Required action ::
Lines from the beginning of the material below through the line that has "Prince’s Trust" are to be reproduced exactly, but pictures are not.

Data to use ::
□ □ □ □ □

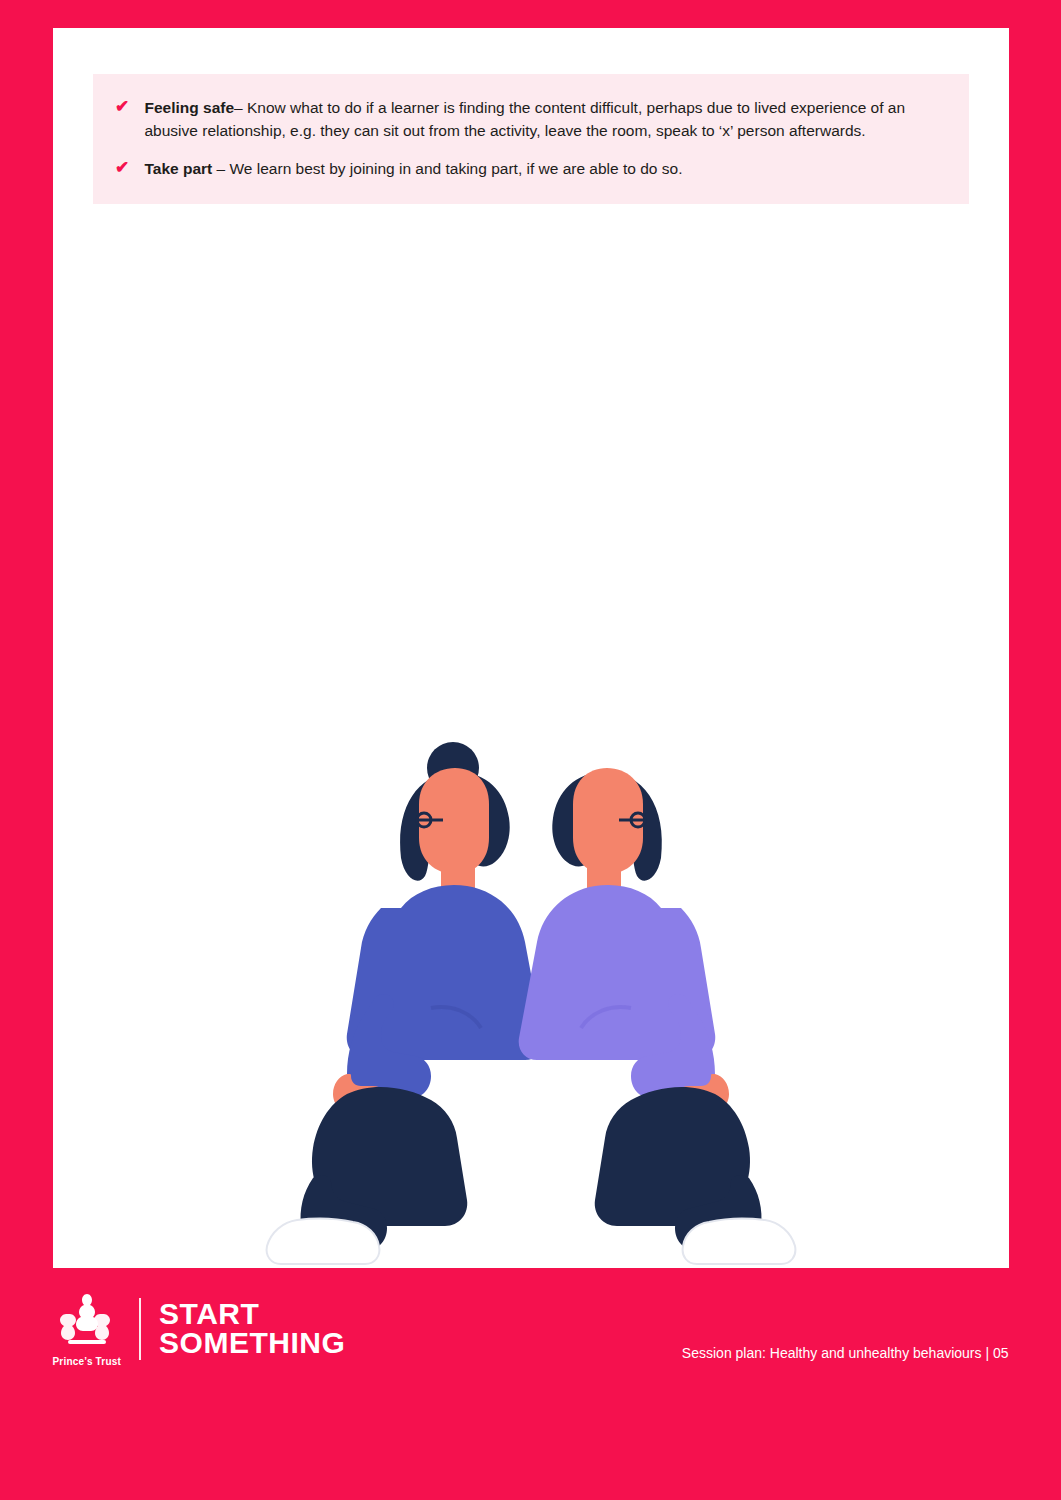Feeling safe– Know what to do if a learner is finding the content difficult, perhaps due to lived experience of an abusive relationship, e.g. they can sit out from the activity, leave the room, speak to ‘x’ person afterwards.
Take part – We learn best by joining in and taking part, if we are able to do so.
Prince’s Trust
Start Something
Session plan: Healthy and unhealthy behaviours | 05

□ □ □ □ □

Response to the task ::
Feeling safe– Know what to do if a learner is finding the content difficult, perhaps due to lived experience of an abusive relationship, e.g. they can sit out from the activity, leave the room, speak to ‘x’ person afterwards.
Take part – We learn best by joining in and taking part, if we are able to do so.
Prince’s Trust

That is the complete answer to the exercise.